PASSAGE GIVEN »
The information gleaned helps not only the struggle against terrorists in Europe, but in Iraq, where Zarqawi is linked to many of the most spectacular bombings and beheadings. As described in the Italian courts, an underground railroad for would-be martyrs working with Zarqawi ran through Istanbul and Syria, directed by a wanted fugitive known as Mullah Fouad, and straight into Iraq.
I spent days in a Piemontese farmhouse with stacks of these records spread around me (there are worse places to work, I confess), and the picture that emerged from the dense legalese syntax was at once fascinating and terrifying.
The network indicted in Milan this month is accused of sending at least five suicide bombers to attack American, Italian and other Coalition forces. One, a Moroccan named Morchidi Kamal, was responsible for the rocket attack against the Hotel Rashid in Baghdad last October when Deputy Secretary of Defense Paul Wolfowitz was staying there.

TASK 1 »
Answer these questions using the passage about the Zarqawi network:
(a) Through which two places did the underground railroad run on its way into Iraq?
(b) Where did the writer spend days going through the records?
(c) What did Morchidi Kamal attack?
TASK 2 »
Carry on the passage about the Zarqawi network, picking up right after its last sentence.

INFORMATION SUPPLIED »
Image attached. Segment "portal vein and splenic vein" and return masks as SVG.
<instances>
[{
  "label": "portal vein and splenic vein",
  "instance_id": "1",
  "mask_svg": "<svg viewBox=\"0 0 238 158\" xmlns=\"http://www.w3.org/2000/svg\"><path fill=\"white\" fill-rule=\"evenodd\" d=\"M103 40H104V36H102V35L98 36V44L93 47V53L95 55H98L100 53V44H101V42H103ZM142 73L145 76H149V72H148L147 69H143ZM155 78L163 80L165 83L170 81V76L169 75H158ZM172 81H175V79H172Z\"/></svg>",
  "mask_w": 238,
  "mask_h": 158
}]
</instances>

* * *

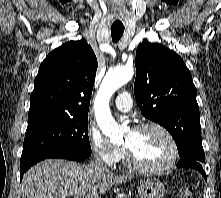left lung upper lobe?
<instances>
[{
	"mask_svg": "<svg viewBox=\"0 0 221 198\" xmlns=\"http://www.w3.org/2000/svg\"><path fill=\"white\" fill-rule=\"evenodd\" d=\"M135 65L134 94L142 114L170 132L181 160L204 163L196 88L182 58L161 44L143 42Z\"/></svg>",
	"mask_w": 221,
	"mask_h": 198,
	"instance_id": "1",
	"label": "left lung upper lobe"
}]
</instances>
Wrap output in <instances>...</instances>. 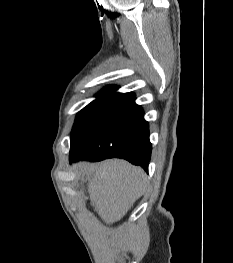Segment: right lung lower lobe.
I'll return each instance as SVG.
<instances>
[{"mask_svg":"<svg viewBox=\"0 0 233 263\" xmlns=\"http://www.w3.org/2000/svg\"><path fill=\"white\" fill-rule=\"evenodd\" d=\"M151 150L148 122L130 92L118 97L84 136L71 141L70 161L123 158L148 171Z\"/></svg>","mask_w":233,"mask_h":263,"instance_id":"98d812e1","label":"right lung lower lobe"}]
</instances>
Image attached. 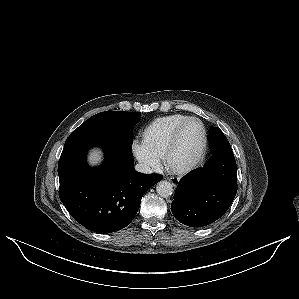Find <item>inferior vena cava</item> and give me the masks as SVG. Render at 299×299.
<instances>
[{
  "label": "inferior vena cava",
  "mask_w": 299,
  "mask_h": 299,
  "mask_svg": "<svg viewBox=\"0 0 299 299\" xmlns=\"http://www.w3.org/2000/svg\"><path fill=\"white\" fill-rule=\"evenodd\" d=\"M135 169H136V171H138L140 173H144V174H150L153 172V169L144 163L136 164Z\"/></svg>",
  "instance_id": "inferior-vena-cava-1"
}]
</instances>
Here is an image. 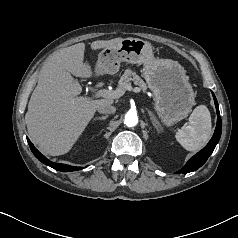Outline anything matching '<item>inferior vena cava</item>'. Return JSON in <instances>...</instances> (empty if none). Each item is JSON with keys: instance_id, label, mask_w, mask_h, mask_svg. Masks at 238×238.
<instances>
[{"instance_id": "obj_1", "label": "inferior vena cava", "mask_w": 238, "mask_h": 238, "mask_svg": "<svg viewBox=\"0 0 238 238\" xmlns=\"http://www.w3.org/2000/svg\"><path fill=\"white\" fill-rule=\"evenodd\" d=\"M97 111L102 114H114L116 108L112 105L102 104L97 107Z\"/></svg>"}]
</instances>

FINAL ANSWER 1 »
(a) Istanbul and Syria
(b) In a Piemontese farmhouse
(c) The Hotel Rashid in Baghdad

FINAL ANSWER 2 »
According to numbers released by the Italian interior ministry this week, from July 2003 to the end of June this year, 46 alleged terrorists were arrested and held in Italy. Among them are three Moroccans accused of involvement in the murderous May 2003 attacks that killed 45 people in Casablanca. Another is an Egyptian arrested after tape recordings caught him bragging about his role directing the Madrid bombings that killed 191 people in March. Nothing but intelligence gathering and good police work prevents such terrorists from attacking elsewhere in Europe at the time and place of their choosing. After all, they’re already there.
So when Interior Minister Giuseppe Pisanu said last Sunday that he didn’t exclude the possibility that "dormant or partially active terrorist groups or even lone individuals could mobilize unexpectedly and make a direct hit on our territory," he was hardly exaggerating. Many of the specific threats may be bogus, but the threat itself is real.
© 2005 Newsweek, Inc.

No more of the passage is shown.